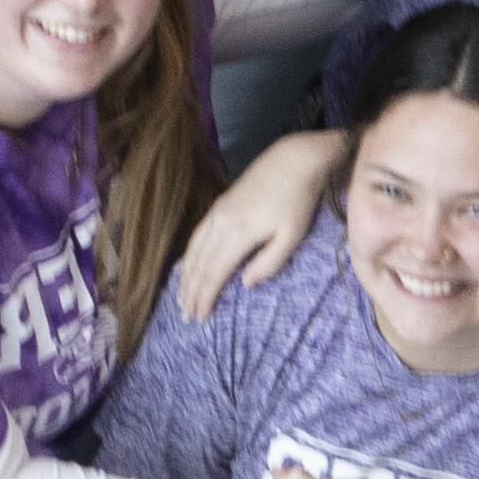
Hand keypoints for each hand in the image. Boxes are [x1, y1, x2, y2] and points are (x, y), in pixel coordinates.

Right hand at [167, 129, 345, 321]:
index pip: (214, 273)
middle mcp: (220, 223)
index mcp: (239, 233)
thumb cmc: (298, 201)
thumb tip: (244, 284)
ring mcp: (216, 212)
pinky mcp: (219, 205)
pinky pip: (196, 236)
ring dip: (186, 276)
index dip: (205, 297)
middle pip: (199, 264)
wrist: (293, 160)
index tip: (200, 318)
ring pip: (193, 250)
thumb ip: (269, 263)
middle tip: (186, 316)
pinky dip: (188, 256)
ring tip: (181, 298)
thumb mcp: (292, 236)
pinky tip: (186, 266)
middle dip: (191, 292)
★ ★ ★
* Exercise brief:
The records above are to be repeated exactly, apart from their pictures.

* Task solution:
Hand keypoints for each hand in the image. Boxes are [x1, y1, x2, y2] and points are (x, y), in pixel coordinates.

Right hand at [167, 129, 345, 321]:
index pip: (214, 273)
middle mcp: (220, 223)
index mcp: (239, 233)
thumb cmc: (298, 201)
thumb tip: (244, 284)
ring mcp: (216, 212)
pinky mcp: (219, 205)
pinky pip: (196, 236)
ring dip: (186, 276)
index dip: (205, 297)
middle pip: (199, 264)
wrist: (293, 160)
index tip: (200, 318)
ring pip: (193, 250)
thumb ip: (269, 263)
middle tip: (186, 316)
pinky dip: (188, 256)
ring tip: (181, 298)
thumb mcp: (292, 236)
pinky tip: (186, 266)
middle dip: (191, 292)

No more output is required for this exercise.